This came up during the 12th monthly meeting that was conducted by the reconstituted Joint Monitoring and Evaluation Commission (RJMEC) yesterday in Juba.

Three weeks ago, RJMEC held a meeting concerning the peace implementation of the ARCSS and the pending issues, Lt. Njoroge made it clear in the previous public statement including the IGAD council, that there were still two key pending issues that were critical to the implementation of the pre-transitional activities.

“These are the unification of necessary forces and the resolution on the number of states and their boundaries. “I continue to say that their timely implementation requires political will, leadership and predictable release of the necessary funding,” he said.

Lt. Njoroge also questioned about the weekly coordination meetings of the mechanisms and the National Pre-Transitional Committee (NPTC) that were agreed on at the security workshop that has not been taking place.

“I would like to know why? Despite my repeated appeal, 25 civilian centers continue to be occupied by the forces, 24 by the SSPDF and 1 by the SPLM/IO and I expect CTSAMVM to give further details in its report,” he said.

According to the interim Chairperson of RJMEC, only 65 days are left of the 100 days extension yet much work remains undone.

He urged the mechanisms to coordinate effectively amongst themselves, and to prioritize the screening and selection of forces for training and also to ensure the delivery of food and supplies to cantonment sites and training centers.

However, Martin Elia Lomuro secretary National Pre-Transitional Committee said that on the issues of the state that the Independent Boundaries Commission (IBC) did not come up with a clear position.

“If the (IBC) had come up with a clear position, that would be where you test the commitment but now that the IPC has failed, we are finding way forward and our position is basic on effect that we want a smooth transaction from the incumbent TGoNU and RTGoNU and that there should be no political instability, there should be no insecurity resulting from the states that is why all of us need to look at the reality of this situation underground,” Lomuro said.

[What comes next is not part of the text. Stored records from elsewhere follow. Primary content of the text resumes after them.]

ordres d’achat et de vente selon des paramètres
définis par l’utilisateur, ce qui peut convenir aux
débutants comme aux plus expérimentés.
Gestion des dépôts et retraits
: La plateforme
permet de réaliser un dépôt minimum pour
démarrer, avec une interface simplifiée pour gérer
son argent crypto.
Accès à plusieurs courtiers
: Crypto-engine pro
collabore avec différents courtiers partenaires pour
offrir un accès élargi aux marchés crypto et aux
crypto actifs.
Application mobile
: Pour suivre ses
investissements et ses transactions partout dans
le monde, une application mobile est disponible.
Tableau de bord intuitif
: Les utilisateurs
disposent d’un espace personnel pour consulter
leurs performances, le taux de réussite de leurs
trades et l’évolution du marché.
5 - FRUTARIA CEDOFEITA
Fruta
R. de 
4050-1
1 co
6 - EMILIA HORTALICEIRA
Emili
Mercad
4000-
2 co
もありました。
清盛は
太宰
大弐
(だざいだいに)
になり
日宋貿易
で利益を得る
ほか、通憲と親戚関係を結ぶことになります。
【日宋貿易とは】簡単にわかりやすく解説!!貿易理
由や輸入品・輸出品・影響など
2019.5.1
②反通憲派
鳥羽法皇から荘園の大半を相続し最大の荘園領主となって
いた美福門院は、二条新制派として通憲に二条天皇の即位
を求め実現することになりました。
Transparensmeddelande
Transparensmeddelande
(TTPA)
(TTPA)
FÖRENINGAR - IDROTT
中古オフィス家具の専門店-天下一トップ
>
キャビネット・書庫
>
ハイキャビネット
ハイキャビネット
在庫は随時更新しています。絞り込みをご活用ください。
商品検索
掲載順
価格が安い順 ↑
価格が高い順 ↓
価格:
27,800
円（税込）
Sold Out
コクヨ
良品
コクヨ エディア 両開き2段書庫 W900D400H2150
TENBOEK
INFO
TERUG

Mustapha Soumare, Deputy SRSG United Nations Mission in South Sudan acknowledged the permanent cease fire has continued to hold in many parts of the country.

“This has enabled some communities to voluntarily return to their homes, open trading roots and markets,” he said.

However, Soumare said despite the ceasesfire and much welcome period of relative stability in the country since the signing of the Revitalized Peace Agreement in 2018 the humanitarian situation remains dare.

“I urge the parties to dare to the cessation of hostility agreement which prohibits deliberate attacks on humanitarian personnel,” he said. 

Soumare said that it was necessary for the parties to begin deliberating on the road map and to keep priories for the establishment of the Revitalized transition period.

“With only 65 days left to the end of the extended transitional periods, the parties need to step up to address issues with efforts to address the outstanding issues and to unlock bottom through constructive dialogue and political will to make consecutions with the interest of lasting peace,” he said.

This is the last meeting RJMEC is meeting before the mid-term review, a point that represents the half way mark of the 100 days extension period that began on the 12th of November 2019.